Associate Professor Star leads the Climate and Sustainability Policy Research (CASPR) group at Flinders and, while she is a scientist by original training, in the multi-disciplinary world of climate change research her work is concentrated on the interface between politics and the policy process, and the subsequent impact of these dynamics on policy formulation.
Associate Professor Star is particularly interested in environment movements, what makes their advocacy less or more effective and how they attempt to influence the policy process.
The other side of her work advises policy makers on the best approaches to deal with a heating planet. Part of that is helping anticipate and understand the broader impact of the disruptions we can expect as the climate changes and the challenges of making good policy to respond to those impacts.
Associate Professor Star is currently working on a program of research with CASPR colleagues, funded by the Department of Defence, which she calls the Climate Resilience Project.
While climate-related defence challenges in the Northern Hemisphere centre on issues such as the potential for ice-free winter navigation of the Arctic Ocean, in the Australian neighbourhood they are more about the situation as nations in the Pacific face potential oblivion.
The project seeks to understand climate resilience in the Indo-Pacific, and what our neighbours might do to improve their climate resilience.
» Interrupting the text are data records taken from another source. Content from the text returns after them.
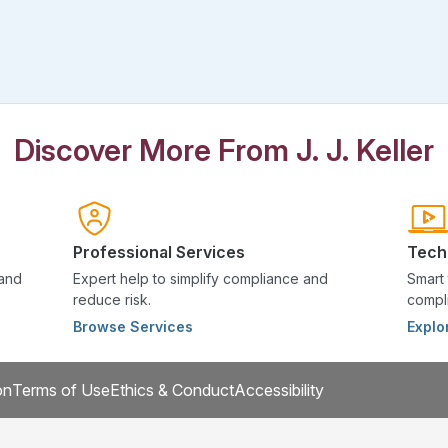
Discover More From J. J. Keller
Professional Services
Tech
 and
Expert help to simplify compliance and
Smart 
reduce risk.
compli
Browse Services
Explo
on
Terms of Use
Ethics & Conduct
Accessibility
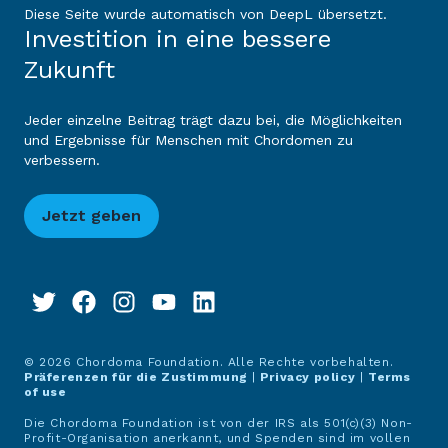
Diese Seite wurde automatisch von DeepL übersetzt.
Investition in eine bessere
Zukunft
Jeder einzelne Beitrag trägt dazu bei, die Möglichkeiten
und Ergebnisse für Menschen mit Chordomen zu
verbessern.
Jetzt geben
© 2026 Chordoma Foundation. Alle Rechte vorbehalten.
Präferenzen für die Zustimmung
|
Privacy policy
|
Terms
of use
Die Chordoma Foundation ist von der IRS als 501(c)(3) Non-
Profit-Organisation anerkannt, und Spenden sind im vollen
It provides guidance to other institutional partners and players about how preparations can be strengthened ahead of a warmer future to minimise political and security impacts.
“Obviously the role for Defence in terms of national security isn’t about prevention – that’s someone else’s job – it is about response. So one of the challenges is about how to prepare for problems while making the best of government’s resources and institutional capacity.”